When a star runs out of the nuclear fuel burning at its core, it collapses under its own weight. This death is so violent and sudden that it sends out a shock wave that hits the star's outer layers and causes them to explode in a supernova — the largest type of explosion humans have ever seen.

Somewhere between 10,000 and 20,000 years ago, ancient humans probably saw one such explosion glowing in the skies. It came from a dying star about 20 times the mass of our sun. The supernova was about 2,500 light-years away, but it glowed so bright that it was visible from Earth.

"This was before written language, but the universe kept a beautiful record of the blast," science writer Corey Powell recently wrote on Twitter.

That's because the explosion's blast wave is still expanding through space, at a speed of about 220 miles (350 kilometers) per second. The edges of the blast wave push material from the supernova through low-density matter in space, heating and compressing tendrils of dus and gas.

So the supernova explosion lives on as a web of colorful, glowing ribbons in the sky. This is called the Cygnus Loop because it's located in the constellation Cygnus from our vantage point on Earth.

NASA's Hubble space telescope snapped a striking photo of these supernova remnants, which was released last month. It captures a small section of the blast wave in unprecedented detail.

The European Space Agency, which co-manages Hubble with NASA, published the image below last month.

The entire blast wave spans an area of the sky six times larger than the full moon.

The image above, captured by NASA's Galaxy Evolution Explorer telescope before it shut down in 2013, shows the full Cygnus Loop.
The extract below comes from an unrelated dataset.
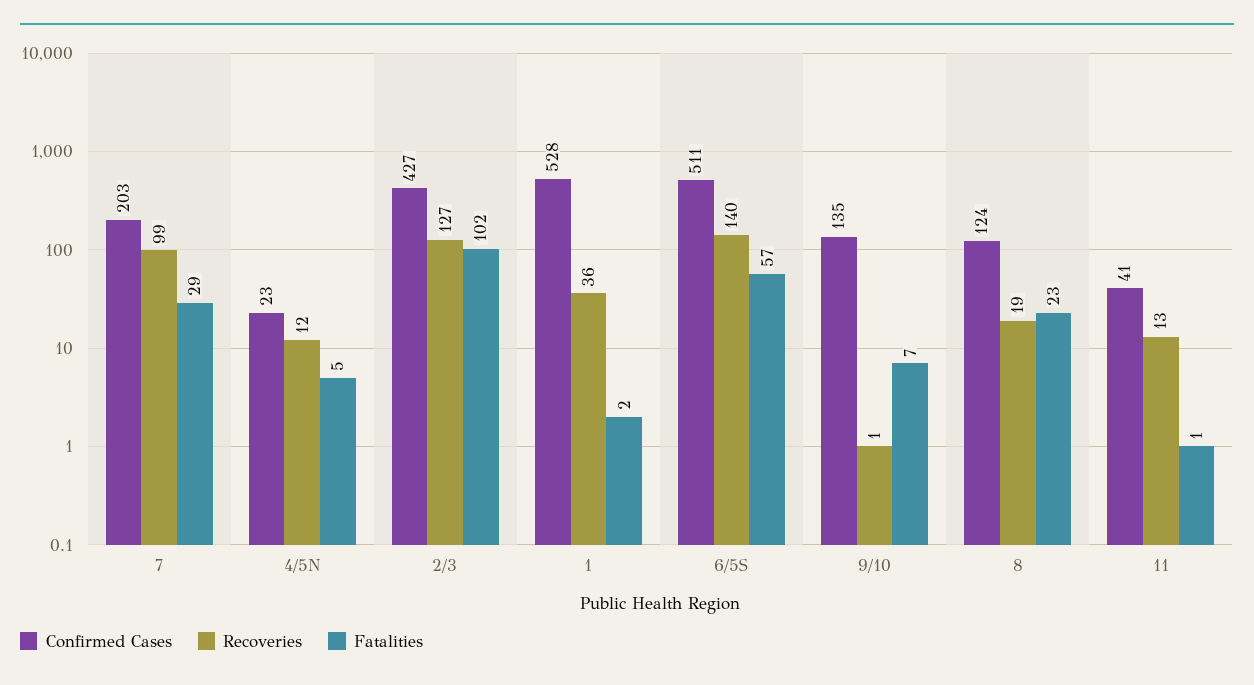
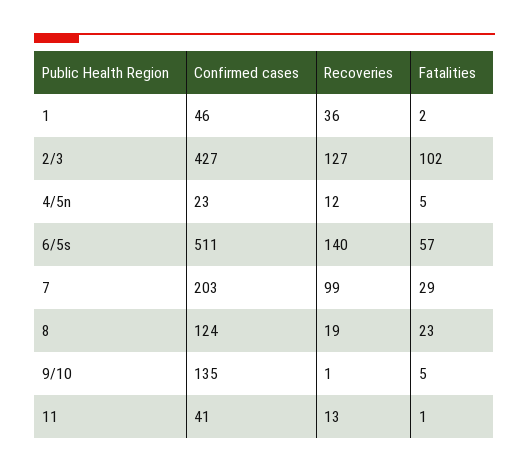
Confirmed Cases, 1: 528 -> 46
Fatalities, 9/10: 7 -> 5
Hubble first snapped a photo of the Cygnus Loop in 1991, though at that time the space telescope's primary mirror had an abnormality that made its images a little blurry. Hubble had launched just one year earlier; it would be another two years before astronauts visited and fixed the telescope.

Hubble was the first space telescope designed for in-orbit maintenance. Astronauts have visited it four more times to replace parts and upgrade its hardware.

As a result, the telescope takes much better pictures now, and we can see the Cygnus Loop in better detail than ever before.